[TEXT BLOCK — start]

# Extreme heat affecting track alignment?



## Pete Chimney (Jan 12, 2008)

I am curious, has anyone with a layout in Arizona-Nevada-California had problems with track alignment over the past few days due to the extreme heat?


----------



## toddalin (Jan 4, 2008)

Hasn't been a problem. But then it still hasn't reached 90 degrees at our place in Orange County.


----------



## Totalwrecker (Feb 26, 2009)

Not that I've noticed, but I'm not running trains when I can melt. 

John


----------



## SD90WLMT (Feb 16, 2010)

Pete, just heat over the past few days... 

It's been this hot here for the past several weeks... 

no track - loose, or .. out of alignment here. ..even the limited amount laid!! in fact there are still gaps showing between sections!!!!! as planned...., .. and needed.....

Dirk - DMS Ry.


----------



## Russell Rutalj (Dec 7, 2010)

[TEXT BLOCK — finish]

Output the passage of the forum thread on heat and track alignment from "It's been this" to "Dirk - DMS Ry.", with its wording unchanged. Rely only on the forum thread about heat and track alignment.

[EXTRACTED INFORMATION — start]

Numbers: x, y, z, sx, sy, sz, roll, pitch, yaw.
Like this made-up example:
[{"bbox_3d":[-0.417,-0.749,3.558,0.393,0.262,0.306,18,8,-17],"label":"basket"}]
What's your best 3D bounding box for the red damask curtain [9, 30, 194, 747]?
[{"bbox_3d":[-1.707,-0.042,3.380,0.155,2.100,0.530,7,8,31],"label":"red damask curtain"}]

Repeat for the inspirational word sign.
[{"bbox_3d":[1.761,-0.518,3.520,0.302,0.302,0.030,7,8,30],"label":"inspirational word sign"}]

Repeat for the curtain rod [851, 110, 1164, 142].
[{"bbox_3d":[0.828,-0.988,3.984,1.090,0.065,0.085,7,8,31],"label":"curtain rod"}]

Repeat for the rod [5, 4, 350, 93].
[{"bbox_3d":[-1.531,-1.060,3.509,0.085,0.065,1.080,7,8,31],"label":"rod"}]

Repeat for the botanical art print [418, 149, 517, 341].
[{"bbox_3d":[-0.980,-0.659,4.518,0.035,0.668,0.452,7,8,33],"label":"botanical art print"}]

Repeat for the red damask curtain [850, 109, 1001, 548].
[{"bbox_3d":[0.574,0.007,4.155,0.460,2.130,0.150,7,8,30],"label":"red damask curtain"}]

[EXTRACTED INFORMATION — finish]
[EXTRACTED INFORMATION — start]

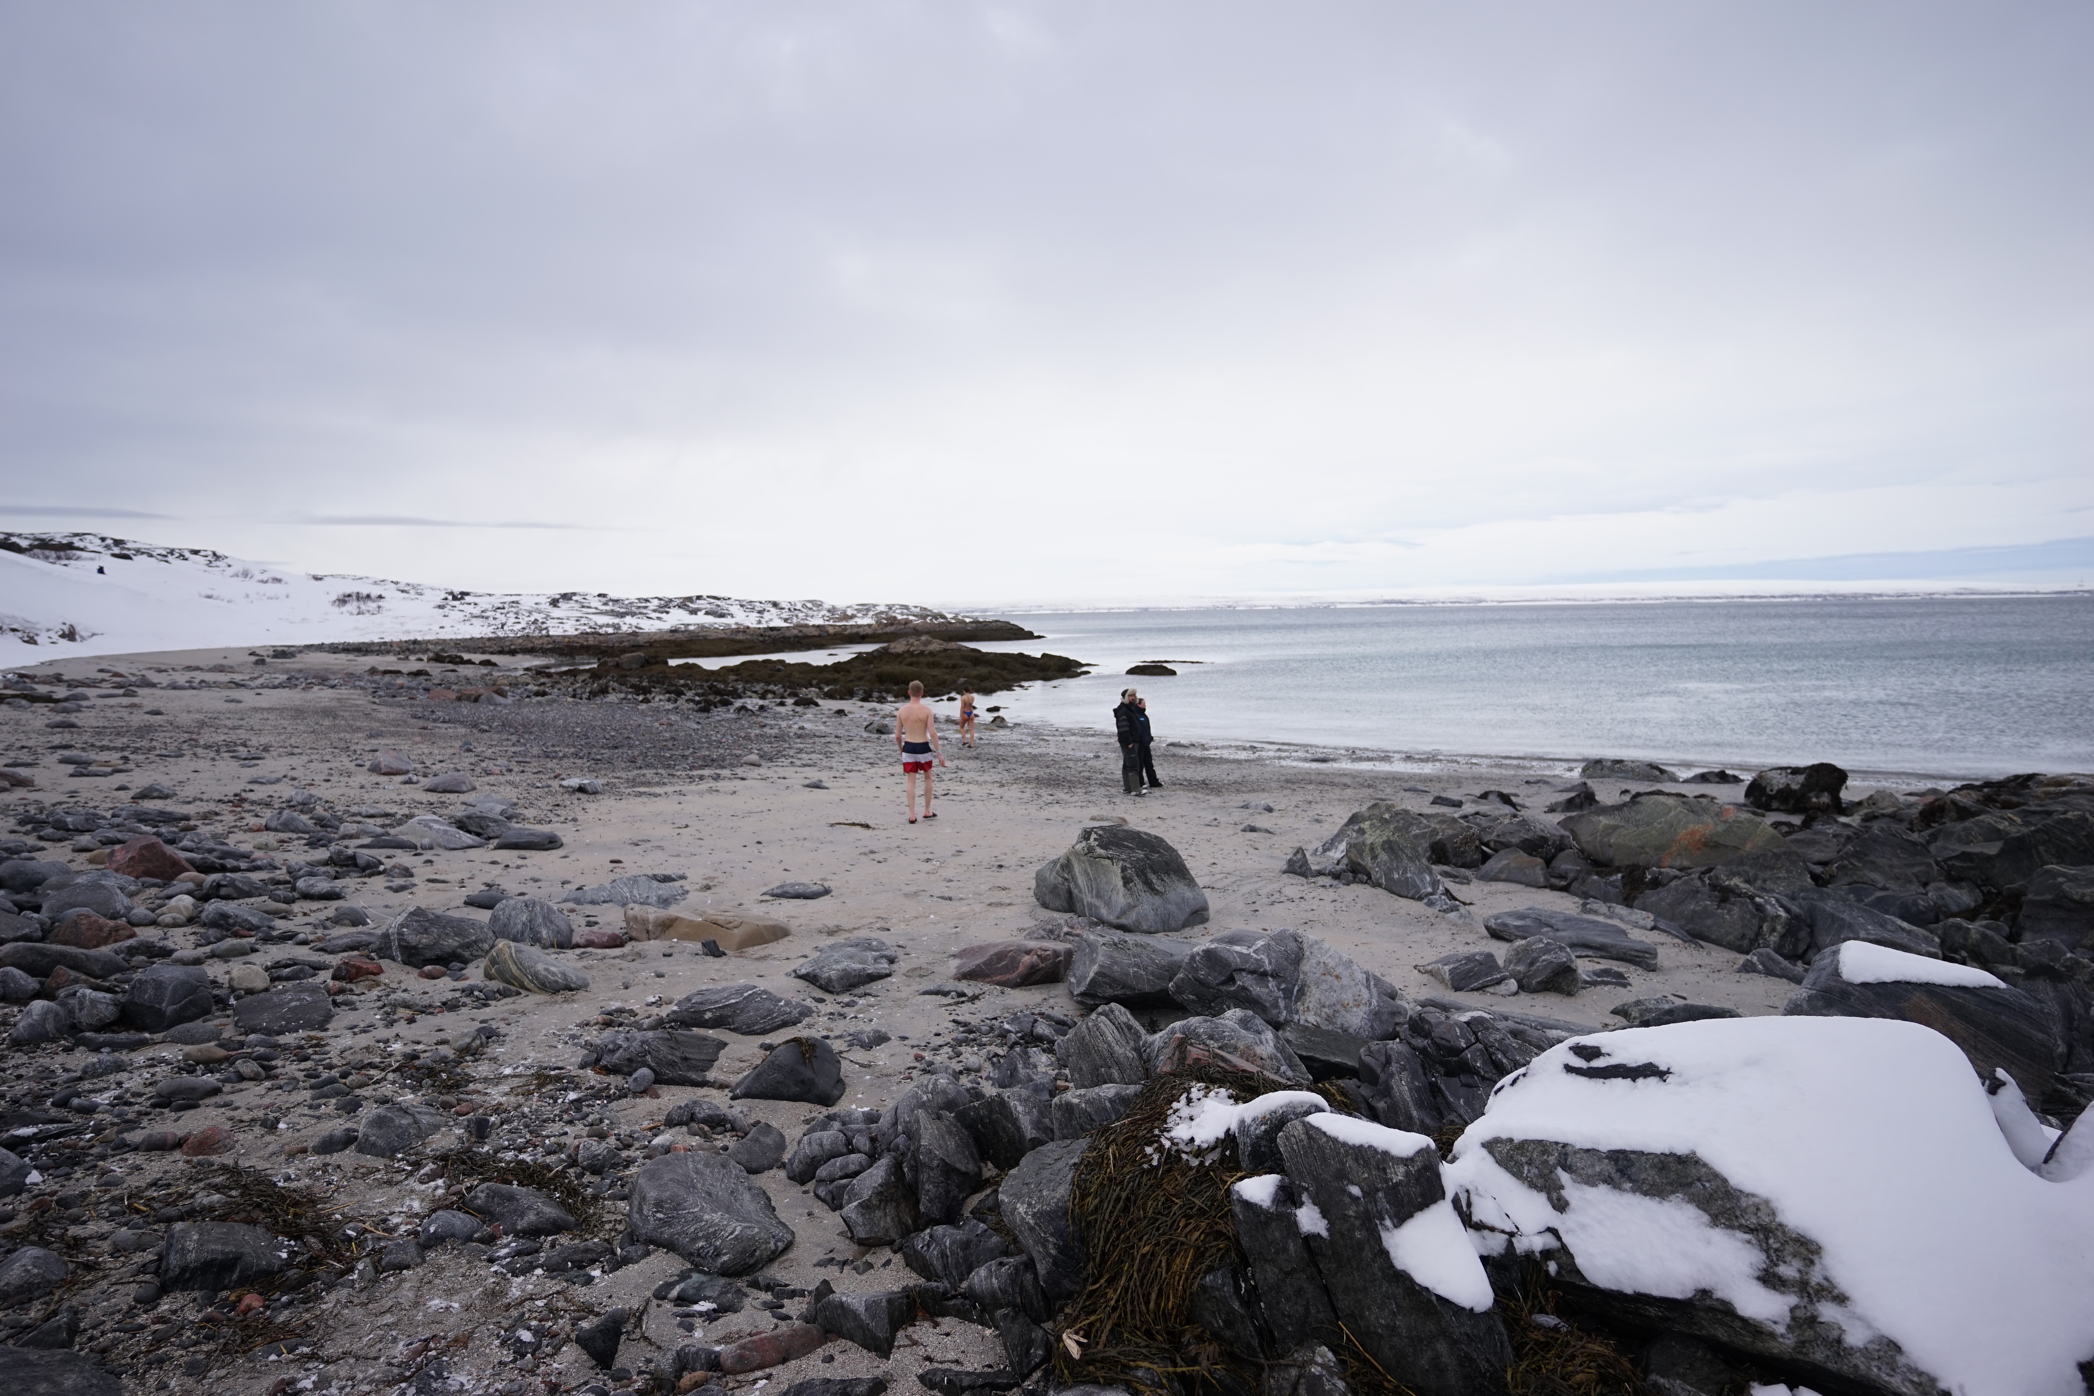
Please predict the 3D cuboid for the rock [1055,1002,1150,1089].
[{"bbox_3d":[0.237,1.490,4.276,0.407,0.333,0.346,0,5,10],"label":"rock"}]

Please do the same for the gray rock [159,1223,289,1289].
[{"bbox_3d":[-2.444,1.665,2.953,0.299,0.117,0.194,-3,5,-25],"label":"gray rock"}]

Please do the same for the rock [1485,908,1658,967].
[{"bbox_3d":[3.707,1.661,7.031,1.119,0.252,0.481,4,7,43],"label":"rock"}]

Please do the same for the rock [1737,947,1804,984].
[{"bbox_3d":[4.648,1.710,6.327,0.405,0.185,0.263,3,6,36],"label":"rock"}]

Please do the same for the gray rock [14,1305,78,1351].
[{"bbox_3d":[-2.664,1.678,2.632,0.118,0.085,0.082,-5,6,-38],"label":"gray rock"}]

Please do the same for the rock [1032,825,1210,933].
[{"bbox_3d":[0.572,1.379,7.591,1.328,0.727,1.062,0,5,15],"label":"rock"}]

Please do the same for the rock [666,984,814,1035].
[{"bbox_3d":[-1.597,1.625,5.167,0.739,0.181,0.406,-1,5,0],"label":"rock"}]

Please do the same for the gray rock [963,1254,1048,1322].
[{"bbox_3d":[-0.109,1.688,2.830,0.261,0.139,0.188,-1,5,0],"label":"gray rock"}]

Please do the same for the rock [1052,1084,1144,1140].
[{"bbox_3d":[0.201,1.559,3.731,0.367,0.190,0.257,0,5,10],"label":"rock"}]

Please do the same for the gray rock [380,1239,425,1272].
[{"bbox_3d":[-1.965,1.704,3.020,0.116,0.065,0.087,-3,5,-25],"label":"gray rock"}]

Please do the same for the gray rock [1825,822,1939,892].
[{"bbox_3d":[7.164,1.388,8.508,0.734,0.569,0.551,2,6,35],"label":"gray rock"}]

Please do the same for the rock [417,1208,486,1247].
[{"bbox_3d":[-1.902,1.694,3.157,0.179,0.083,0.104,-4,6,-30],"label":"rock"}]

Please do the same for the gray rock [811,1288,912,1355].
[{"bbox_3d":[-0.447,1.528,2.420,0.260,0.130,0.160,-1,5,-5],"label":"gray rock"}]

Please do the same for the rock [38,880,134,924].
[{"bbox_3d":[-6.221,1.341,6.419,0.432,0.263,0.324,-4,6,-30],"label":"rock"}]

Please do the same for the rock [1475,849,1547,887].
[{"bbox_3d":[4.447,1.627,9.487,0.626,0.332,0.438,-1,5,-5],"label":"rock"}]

[EXTRACTED INFORMATION — finish]
[EXTRACTED INFORMATION — start]

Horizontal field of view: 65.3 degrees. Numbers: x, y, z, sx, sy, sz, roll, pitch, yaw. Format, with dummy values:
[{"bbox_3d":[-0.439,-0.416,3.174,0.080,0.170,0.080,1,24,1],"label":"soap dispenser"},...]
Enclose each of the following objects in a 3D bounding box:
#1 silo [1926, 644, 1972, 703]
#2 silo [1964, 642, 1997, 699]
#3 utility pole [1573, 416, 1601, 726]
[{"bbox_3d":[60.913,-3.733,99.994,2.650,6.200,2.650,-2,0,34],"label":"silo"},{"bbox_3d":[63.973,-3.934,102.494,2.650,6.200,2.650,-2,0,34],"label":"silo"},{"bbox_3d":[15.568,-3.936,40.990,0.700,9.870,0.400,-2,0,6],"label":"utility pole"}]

[EXTRACTED INFORMATION — finish]

TASK ANSWER:
It's been this hot here for the past several weeks... 

no track - loose, or .. out of alignment here. ..even the limited amount laid!! in fact there are still gaps showing between sections!!!!! as planned...., .. and needed.....

Dirk - DMS Ry.